“La design industry possiede una storia di lunga data mentre il mondo della sostenibilità, come lo conosciamo oggi, esiste da poco. La vera sfida è fare incontrare questi due mondi. Il primo step che un’azienda deve compiere oggi è quello di includere la sostenibilità nella propria governance. Per Arper la sostenibilità non è un semplice task ma un elemento strutturale presente all’interno dell’azienda: è necessario tempo, dedizione e studio per lavorare con attenzione su questo aspetto, anche dal punto di vista legislativo”.
A parlare è Andrea Mulloni, Head of Sustainability di Arper, azienda internazionale di design, fondata nel 1989 dalla famiglia Feltrin, con una spiccata sensibilità nei confronti di pratiche responsabili a tutto tondo, dal design del prodotto ai processi aziendali e produttivi, dalle politiche di riuso e riciclo fino ad arrivare all’utilizzo di materiali a ridotto impatto ambientale. “Il secondo step è creare punti contatto”, prosegue Mulloni. “La sostenibilità non è un’attività verticale, ma è per definizione un elemento trasversale. Ogni progetto tocca tutti gli ambiti aziendali, dalla logistica al prodotto, passando per la parte finance. Incontri, formazione, counseling sono propedeutici per incorporare la sostenibilità all’interno dei processi aziendali”.
A proposito di processi aziendali, quando si parla di raggiungimento dello sviluppo sostenibile si associano talvolta criticità dal punto di vista economico. Per Mulloni è qualcosa di primaria importanza, far comprendere che la sostenibilità è un alleato: “Vale per tutte le industry, non solo per il design: è innegabile la presenza di costi ma si tratta di uno sforzo che ripaga sul lungo periodo. Dobbiamo spostare il punto di vista, è un grande passo in avanti ma non è banale: da sostenibilità inquadrata solo come elemento compliance a vero e proprio asset strategico. Per Arper il processo è cominciato nel 2005”. Anno in cui l’azienda trevigiana ha creato il Dipartimento Ambientale Arper, impegnandosi per ottenere le principali certificazioni di settore e misurare il proprio impatto lungo l’intera filiera.
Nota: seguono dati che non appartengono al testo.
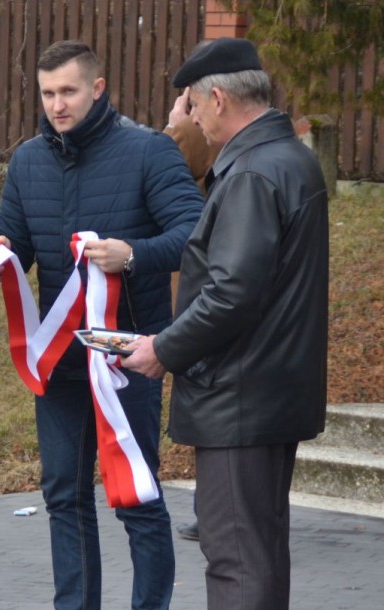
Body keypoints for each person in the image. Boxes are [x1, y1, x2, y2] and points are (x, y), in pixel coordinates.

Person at [123, 38, 329, 610]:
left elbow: (232, 291)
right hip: (268, 385)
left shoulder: (251, 172)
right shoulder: (285, 158)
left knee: (236, 552)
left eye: (188, 105)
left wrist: (163, 348)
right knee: (259, 548)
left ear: (216, 98)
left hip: (241, 390)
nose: (188, 120)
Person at [0, 40, 203, 610]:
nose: (57, 105)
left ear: (98, 88)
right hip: (58, 361)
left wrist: (132, 254)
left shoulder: (150, 151)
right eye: (47, 93)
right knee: (63, 495)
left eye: (69, 91)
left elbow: (197, 234)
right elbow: (13, 241)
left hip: (127, 358)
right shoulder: (28, 160)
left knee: (136, 498)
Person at [164, 85, 222, 544]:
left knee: (208, 398)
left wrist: (175, 128)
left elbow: (166, 166)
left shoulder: (195, 133)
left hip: (200, 289)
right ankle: (214, 508)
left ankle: (214, 510)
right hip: (207, 283)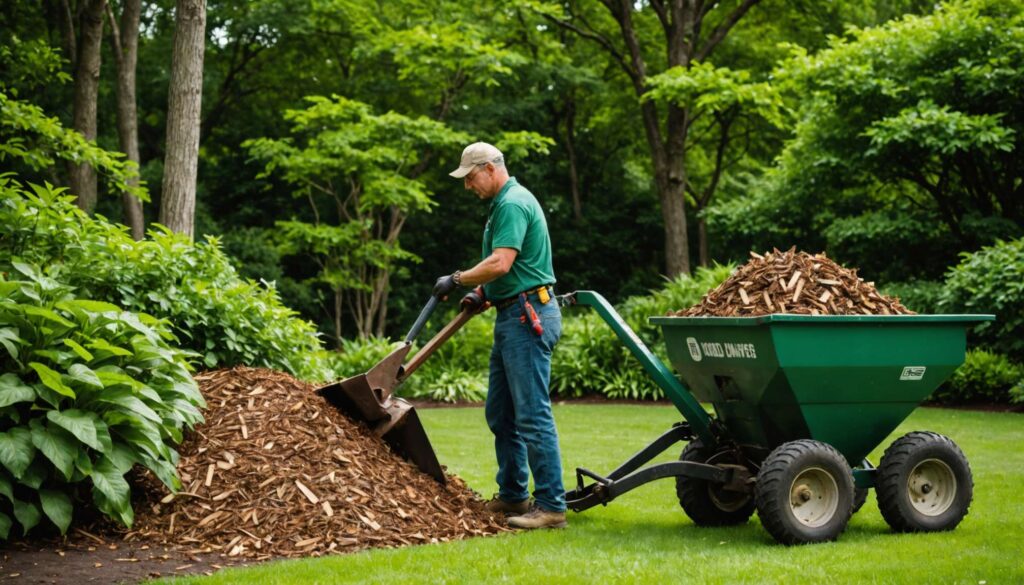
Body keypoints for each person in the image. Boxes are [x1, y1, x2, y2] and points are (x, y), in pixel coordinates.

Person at [433, 142, 566, 529]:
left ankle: (552, 506)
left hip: (528, 317)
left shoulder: (511, 203)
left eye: (470, 177)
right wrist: (482, 292)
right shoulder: (501, 205)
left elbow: (501, 262)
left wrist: (458, 279)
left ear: (490, 169)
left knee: (531, 414)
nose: (467, 186)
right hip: (513, 314)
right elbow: (508, 271)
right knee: (501, 412)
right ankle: (512, 495)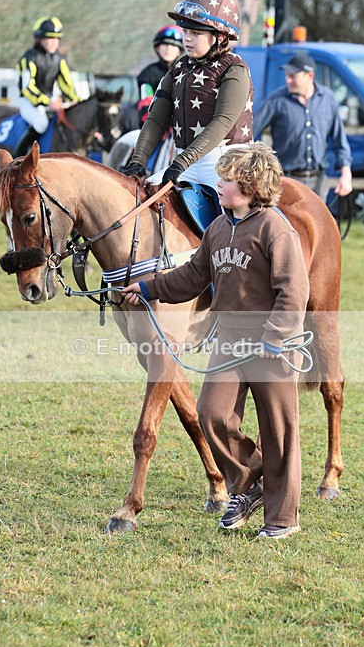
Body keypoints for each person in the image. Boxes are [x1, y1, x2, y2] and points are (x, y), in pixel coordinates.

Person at [122, 142, 309, 538]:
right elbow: (192, 276)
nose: (219, 185)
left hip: (272, 346)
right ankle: (249, 483)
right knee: (212, 414)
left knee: (278, 431)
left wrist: (275, 337)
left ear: (251, 187)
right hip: (230, 342)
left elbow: (294, 291)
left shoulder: (275, 229)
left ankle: (282, 519)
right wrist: (149, 287)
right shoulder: (219, 229)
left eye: (227, 179)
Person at [121, 0, 254, 190]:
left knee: (232, 203)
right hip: (184, 162)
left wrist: (182, 162)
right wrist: (138, 161)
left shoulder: (235, 68)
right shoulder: (178, 67)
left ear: (219, 36)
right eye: (186, 32)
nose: (187, 39)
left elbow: (223, 121)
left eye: (196, 33)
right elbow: (156, 119)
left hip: (226, 162)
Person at [253, 52, 352, 200]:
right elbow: (251, 131)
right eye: (287, 75)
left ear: (309, 76)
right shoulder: (276, 100)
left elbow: (340, 140)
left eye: (293, 76)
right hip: (286, 181)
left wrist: (346, 174)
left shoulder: (328, 99)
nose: (288, 80)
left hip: (319, 182)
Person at [15, 16, 79, 155]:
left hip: (51, 102)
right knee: (41, 123)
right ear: (40, 39)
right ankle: (18, 157)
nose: (54, 42)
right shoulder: (29, 57)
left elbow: (67, 84)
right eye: (50, 38)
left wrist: (74, 99)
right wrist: (48, 102)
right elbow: (27, 88)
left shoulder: (59, 59)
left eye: (57, 38)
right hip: (29, 102)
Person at [135, 25, 184, 125]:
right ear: (157, 48)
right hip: (155, 125)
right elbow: (145, 104)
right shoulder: (147, 74)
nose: (168, 49)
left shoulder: (187, 71)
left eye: (173, 45)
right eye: (165, 44)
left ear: (179, 50)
Tra gli altri strumenti al servizio di questo percorso c’è la tecnologia: ma che peso ha all’interno dei processi aziendali per trovare nuove soluzioni che vadano nella direzione di un minor impatto ambientale? “Spesso la tecnologia viene considerata come la panacea di tutti i mali”, spiega Mulloni. “La tecnologia è un abilitatore, non dobbiamo delegare tutto alla tecnologia nella speranza che le risposte arrivino un po’ da sole. Il cambiamento arriva grazie all’intuizione e alla mente dell’uomo, e in questo senso la tecnologia è d’aiuto per velocizzare e valorizzare i processi”.
L’attenzione verso le tematiche ambientali, negli addetti ai lavori ma anche nei consumatori finali, è un dato in continua crescita. In modo eterogeneo dal punto di vista geografico e anagrafico, ma in crescita. “La curva della richiesta del mercato si inarca molto più velocemente rispetto al tempo necessario per cambiare il proprio modello di business. Il mercato chiederà ai brand standard ambientali sempre più elevati: dunque la sostenibilità è un valore che stiamo costruendo ed è sempre più necessario per essere competitivi domani. Un valore etico, di sensibilità, di crescita culturale”.